Exercise requirements: Rewrite the listing below with every "Transcribe" changed to "Write out" and nothing else altered. Leave the pictures out of your version.

The data:
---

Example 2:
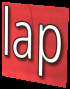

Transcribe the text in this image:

lap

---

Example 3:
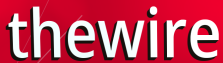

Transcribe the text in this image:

thewire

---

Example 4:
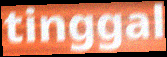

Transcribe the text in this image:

tinggal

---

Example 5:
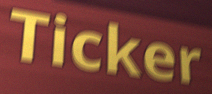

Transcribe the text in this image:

Ticker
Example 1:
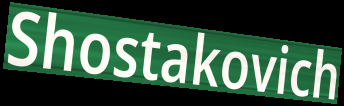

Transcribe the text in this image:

Shostakovich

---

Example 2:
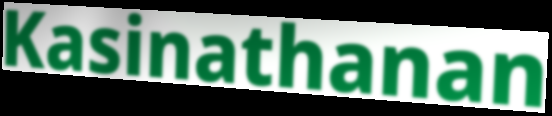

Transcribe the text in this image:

Kasinathanan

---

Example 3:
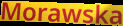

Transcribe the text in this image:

Morawska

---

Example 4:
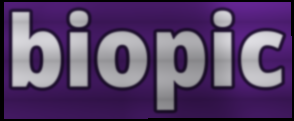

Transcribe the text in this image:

biopic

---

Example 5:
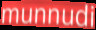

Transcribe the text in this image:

munnudi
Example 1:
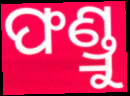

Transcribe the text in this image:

ଫଣ୍ଡ୍ରୁ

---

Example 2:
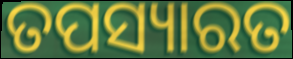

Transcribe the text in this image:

ତପସ୍ୟାରତ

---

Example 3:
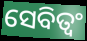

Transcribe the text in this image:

ସେବିତ୍ୱଂ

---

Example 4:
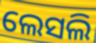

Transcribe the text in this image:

ଲେସଲି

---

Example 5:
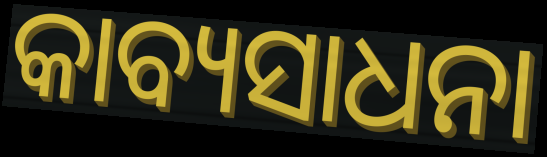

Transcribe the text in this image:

କାବ୍ୟସାଧନା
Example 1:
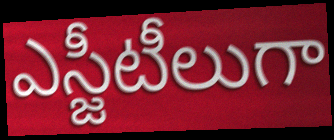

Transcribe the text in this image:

ఎస్జీటీలుగా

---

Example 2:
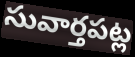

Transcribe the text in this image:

సువార్తపట్ల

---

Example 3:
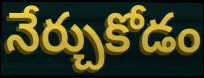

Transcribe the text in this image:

నేర్చుకోడం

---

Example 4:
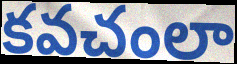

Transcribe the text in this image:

కవచంలా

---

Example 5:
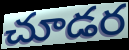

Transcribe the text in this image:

చూడర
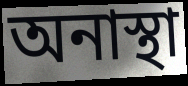
অনাস্থা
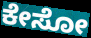
ಕೇಸೋ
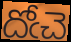
దోఁచె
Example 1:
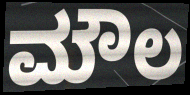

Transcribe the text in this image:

ಮೌಲ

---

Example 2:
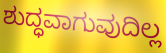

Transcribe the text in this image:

ಶುದ್ಧವಾಗುವುದಿಲ್ಲ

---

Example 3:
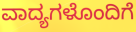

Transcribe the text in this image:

ವಾದ್ಯಗಳೊಂದಿಗೆ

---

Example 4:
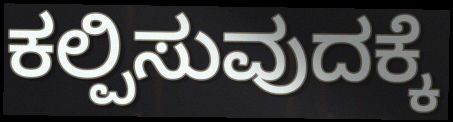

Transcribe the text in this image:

ಕಲ್ಪಿಸುವುದಕ್ಕೆ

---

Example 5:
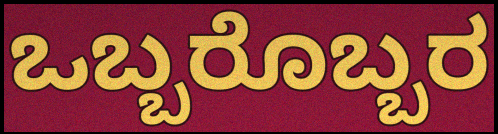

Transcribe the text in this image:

ಒಬ್ಬರೊಬ್ಬರ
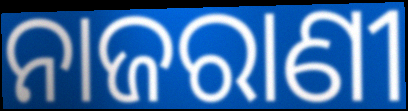
ନାଜରାଣୀ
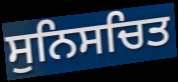
ਸੁਨਿਸਚਿਤ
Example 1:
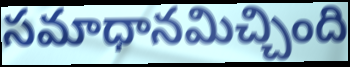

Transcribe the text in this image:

సమాధానమిచ్చింది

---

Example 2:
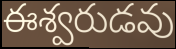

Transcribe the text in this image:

ఈశ్వరుడవు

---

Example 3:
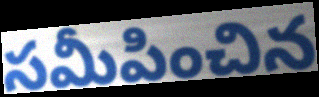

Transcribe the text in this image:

సమీపించిన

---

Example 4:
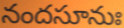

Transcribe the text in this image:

నందసూనుః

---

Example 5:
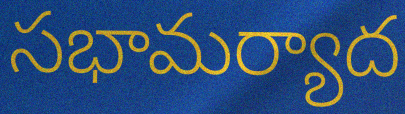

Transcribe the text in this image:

సభామర్యాద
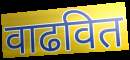
वाढवित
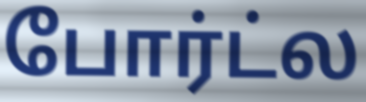
போர்ட்ல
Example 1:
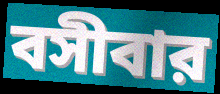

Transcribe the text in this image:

বসীবার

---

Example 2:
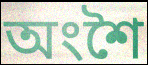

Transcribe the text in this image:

অংশৈ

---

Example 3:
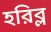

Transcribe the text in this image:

হরিব্ল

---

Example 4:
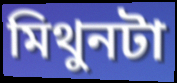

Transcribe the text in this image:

মিথুনটা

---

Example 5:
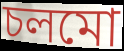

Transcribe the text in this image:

চলমো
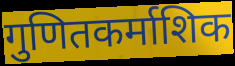
गुणितकर्माशिक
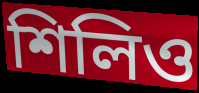
শিলিও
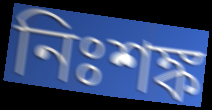
নিঃশঙ্ক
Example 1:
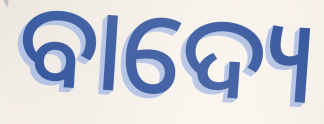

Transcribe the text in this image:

ବାଦ୍ୟେ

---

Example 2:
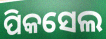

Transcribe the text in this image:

ପିକସେଲ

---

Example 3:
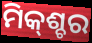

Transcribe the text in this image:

ମିକ୍‌ଶ୍ଚର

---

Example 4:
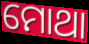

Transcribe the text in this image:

ମୋଥା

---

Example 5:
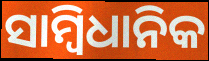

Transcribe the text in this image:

ସାମ୍ବିଧାନିକ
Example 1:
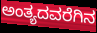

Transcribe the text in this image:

ಅಂತ್ಯದವರೆಗಿನ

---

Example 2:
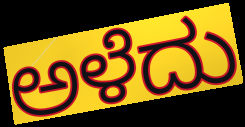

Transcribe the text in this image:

ಅಳೆದು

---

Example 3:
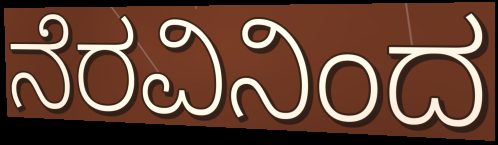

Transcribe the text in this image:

ನೆರವಿನಿಂದ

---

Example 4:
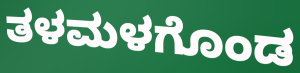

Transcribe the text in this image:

ತಳಮಳಗೊಂಡ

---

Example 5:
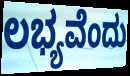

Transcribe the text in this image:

ಲಭ್ಯವೆಂದು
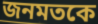
জনমতকে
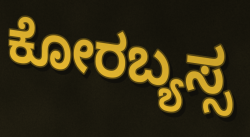
ಕೋರಬ್ಯಸ್ಸ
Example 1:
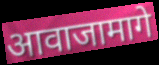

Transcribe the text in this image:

आवाजामागे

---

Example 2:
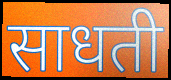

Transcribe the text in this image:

साधती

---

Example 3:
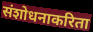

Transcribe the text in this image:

संशोधनाकरिता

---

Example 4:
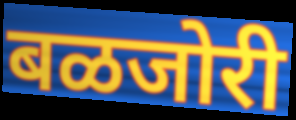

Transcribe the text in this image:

बळजोरी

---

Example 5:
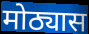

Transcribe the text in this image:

मोठ्यास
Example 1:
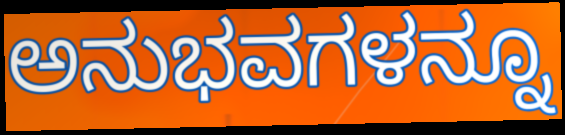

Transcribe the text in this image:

ಅನುಭವಗಳನ್ನೂ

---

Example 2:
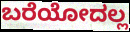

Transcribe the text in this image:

ಬರೆಯೋದಲ್ಲ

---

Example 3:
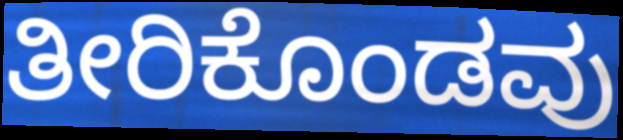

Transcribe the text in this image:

ತೀರಿಕೊಂಡವು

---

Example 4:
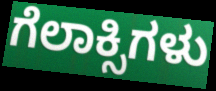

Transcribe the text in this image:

ಗೆಲಾಕ್ಸಿಗಳು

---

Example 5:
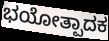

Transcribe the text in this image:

ಭಯೋತ್ಪಾದಕ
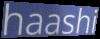
haashi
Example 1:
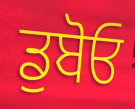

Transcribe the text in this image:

ਡੁਬੋਓ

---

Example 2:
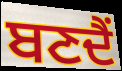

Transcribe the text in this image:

ਬਣਦੈਂ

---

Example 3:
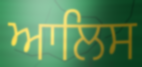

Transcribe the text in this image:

ਆਲਿਸ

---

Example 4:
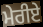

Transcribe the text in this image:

ਮੇਰੀਏ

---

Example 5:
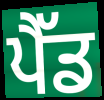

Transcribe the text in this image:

ਪੈੱਡ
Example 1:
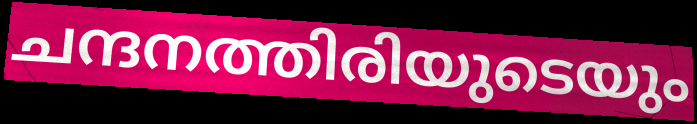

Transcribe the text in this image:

ചന്ദനത്തിരിയുടെയും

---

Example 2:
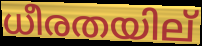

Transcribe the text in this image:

ധീരതയില്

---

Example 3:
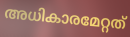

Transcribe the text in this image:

അധികാരമേറ്റത്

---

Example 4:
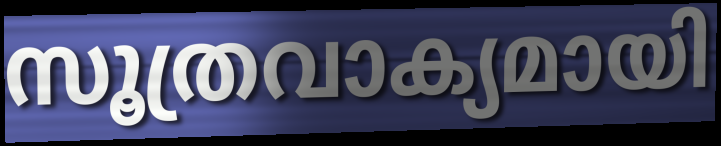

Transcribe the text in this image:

സൂത്രവാക്യമായി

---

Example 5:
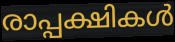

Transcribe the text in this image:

രാപ്പക്ഷികൾ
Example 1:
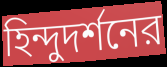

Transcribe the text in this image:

হিন্দুদর্শনের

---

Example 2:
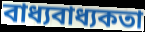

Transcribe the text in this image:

বাধ্যবাধ্যকতা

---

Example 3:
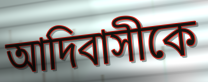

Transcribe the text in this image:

আদিবাসীকে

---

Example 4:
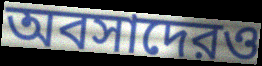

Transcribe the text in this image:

অবসাদেরও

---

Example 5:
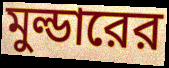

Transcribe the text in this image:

মুল্ডারের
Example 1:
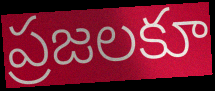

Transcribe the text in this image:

ప్రజలకూ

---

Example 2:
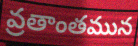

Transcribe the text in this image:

వ్రతాంతమున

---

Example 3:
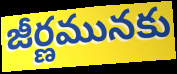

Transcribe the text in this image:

జీర్ణమునకు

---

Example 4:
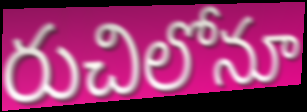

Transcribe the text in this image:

రుచిలోనూ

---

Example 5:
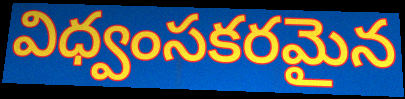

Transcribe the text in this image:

విధ్వంసకరమైన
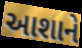
આશાને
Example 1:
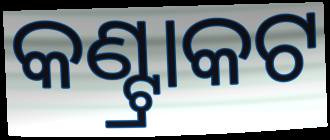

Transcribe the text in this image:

କଣ୍ଟ୍ରାକଟ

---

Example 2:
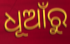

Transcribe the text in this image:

ଧୂଆଁରୁ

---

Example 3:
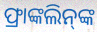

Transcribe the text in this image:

ଫ୍ରାଙ୍କଲିନ୍‌ଙ୍କ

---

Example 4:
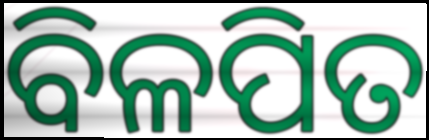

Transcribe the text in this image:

ବିଳପିତ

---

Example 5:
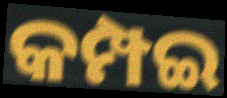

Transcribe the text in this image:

କମ୍ପଇ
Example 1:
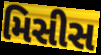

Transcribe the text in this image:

મિસીસ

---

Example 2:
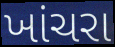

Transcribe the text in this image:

ખાંચરા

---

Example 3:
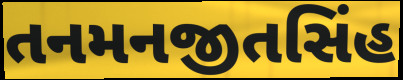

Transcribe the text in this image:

તનમનજીતસિંહ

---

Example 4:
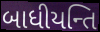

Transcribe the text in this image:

બાધીયન્તિ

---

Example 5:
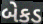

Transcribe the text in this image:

બેકડ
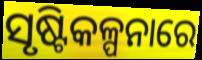
ସୃଷ୍ଟିକଳ୍ପନାରେ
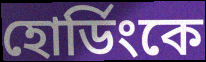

Task output:
---

Example 2:

Write out the text in this image:

lap

---

Example 3:

Write out the text in this image:

thewire

---

Example 4:

Write out the text in this image:

tinggal

---

Example 5:

Write out the text in this image:

Ticker
Example 1:

Write out the text in this image:

Shostakovich

---

Example 2:

Write out the text in this image:

Kasinathanan

---

Example 3:

Write out the text in this image:

Morawska

---

Example 4:

Write out the text in this image:

biopic

---

Example 5:

Write out the text in this image:

munnudi
Example 1:

Write out the text in this image:

ଫଣ୍ଡ୍ରୁ

---

Example 2:

Write out the text in this image:

ତପସ୍ୟାରତ

---

Example 3:

Write out the text in this image:

ସେବିତ୍ୱଂ

---

Example 4:

Write out the text in this image:

ଲେସଲି

---

Example 5:

Write out the text in this image:

କାବ୍ୟସାଧନା
Example 1:

Write out the text in this image:

ఎస్జీటీలుగా

---

Example 2:

Write out the text in this image:

సువార్తపట్ల

---

Example 3:

Write out the text in this image:

నేర్చుకోడం

---

Example 4:

Write out the text in this image:

కవచంలా

---

Example 5:

Write out the text in this image:

చూడర
অনাস্থা
ಕೇಸೋ
దోఁచె
Example 1:

Write out the text in this image:

ಮೌಲ

---

Example 2:

Write out the text in this image:

ಶುದ್ಧವಾಗುವುದಿಲ್ಲ

---

Example 3:

Write out the text in this image:

ವಾದ್ಯಗಳೊಂದಿಗೆ

---

Example 4:

Write out the text in this image:

ಕಲ್ಪಿಸುವುದಕ್ಕೆ

---

Example 5:

Write out the text in this image:

ಒಬ್ಬರೊಬ್ಬರ
ନାଜରାଣୀ
ਸੁਨਿਸਚਿਤ
Example 1:

Write out the text in this image:

సమాధానమిచ్చింది

---

Example 2:

Write out the text in this image:

ఈశ్వరుడవు

---

Example 3:

Write out the text in this image:

సమీపించిన

---

Example 4:

Write out the text in this image:

నందసూనుః

---

Example 5:

Write out the text in this image:

సభామర్యాద
वाढवित
போர்ட்ல
Example 1:

Write out the text in this image:

বসীবার

---

Example 2:

Write out the text in this image:

অংশৈ

---

Example 3:

Write out the text in this image:

হরিব্ল

---

Example 4:

Write out the text in this image:

মিথুনটা

---

Example 5:

Write out the text in this image:

চলমো
गुणितकर्माशिक
শিলিও
নিঃশঙ্ক
Example 1:

Write out the text in this image:

ବାଦ୍ୟେ

---

Example 2:

Write out the text in this image:

ପିକସେଲ

---

Example 3:

Write out the text in this image:

ମିକ୍‌ଶ୍ଚର

---

Example 4:

Write out the text in this image:

ମୋଥା

---

Example 5:

Write out the text in this image:

ସାମ୍ବିଧାନିକ
Example 1:

Write out the text in this image:

ಅಂತ್ಯದವರೆಗಿನ

---

Example 2:

Write out the text in this image:

ಅಳೆದು

---

Example 3:

Write out the text in this image:

ನೆರವಿನಿಂದ

---

Example 4:

Write out the text in this image:

ತಳಮಳಗೊಂಡ

---

Example 5:

Write out the text in this image:

ಲಭ್ಯವೆಂದು
জনমতকে
ಕೋರಬ್ಯಸ್ಸ
Example 1:

Write out the text in this image:

आवाजामागे

---

Example 2:

Write out the text in this image:

साधती

---

Example 3:

Write out the text in this image:

संशोधनाकरिता

---

Example 4:

Write out the text in this image:

बळजोरी

---

Example 5:

Write out the text in this image:

मोठ्यास
Example 1:

Write out the text in this image:

ಅನುಭವಗಳನ್ನೂ

---

Example 2:

Write out the text in this image:

ಬರೆಯೋದಲ್ಲ

---

Example 3:

Write out the text in this image:

ತೀರಿಕೊಂಡವು

---

Example 4:

Write out the text in this image:

ಗೆಲಾಕ್ಸಿಗಳು

---

Example 5:

Write out the text in this image:

ಭಯೋತ್ಪಾದಕ
haashi
Example 1:

Write out the text in this image:

ਡੁਬੋਓ

---

Example 2:

Write out the text in this image:

ਬਣਦੈਂ

---

Example 3:

Write out the text in this image:

ਆਲਿਸ

---

Example 4:

Write out the text in this image:

ਮੇਰੀਏ

---

Example 5:

Write out the text in this image:

ਪੈੱਡ
Example 1:

Write out the text in this image:

ചന്ദനത്തിരിയുടെയും

---

Example 2:

Write out the text in this image:

ധീരതയില്

---

Example 3:

Write out the text in this image:

അധികാരമേറ്റത്

---

Example 4:

Write out the text in this image:

സൂത്രവാക്യമായി

---

Example 5:

Write out the text in this image:

രാപ്പക്ഷികൾ
Example 1:

Write out the text in this image:

হিন্দুদর্শনের

---

Example 2:

Write out the text in this image:

বাধ্যবাধ্যকতা

---

Example 3:

Write out the text in this image:

আদিবাসীকে

---

Example 4:

Write out the text in this image:

অবসাদেরও

---

Example 5:

Write out the text in this image:

মুল্ডারের
Example 1:

Write out the text in this image:

ప్రజలకూ

---

Example 2:

Write out the text in this image:

వ్రతాంతమున

---

Example 3:

Write out the text in this image:

జీర్ణమునకు

---

Example 4:

Write out the text in this image:

రుచిలోనూ

---

Example 5:

Write out the text in this image:

విధ్వంసకరమైన
આશાને
Example 1:

Write out the text in this image:

କଣ୍ଟ୍ରାକଟ

---

Example 2:

Write out the text in this image:

ଧୂଆଁରୁ

---

Example 3:

Write out the text in this image:

ଫ୍ରାଙ୍କଲିନ୍‌ଙ୍କ

---

Example 4:

Write out the text in this image:

ବିଳପିତ

---

Example 5:

Write out the text in this image:

କମ୍ପଇ
Example 1:

Write out the text in this image:

મિસીસ

---

Example 2:

Write out the text in this image:

ખાંચરા

---

Example 3:

Write out the text in this image:

તનમનજીતસિંહ

---

Example 4:

Write out the text in this image:

બાધીયન્તિ

---

Example 5:

Write out the text in this image:

બેકડ
ସୃଷ୍ଟିକଳ୍ପନାରେ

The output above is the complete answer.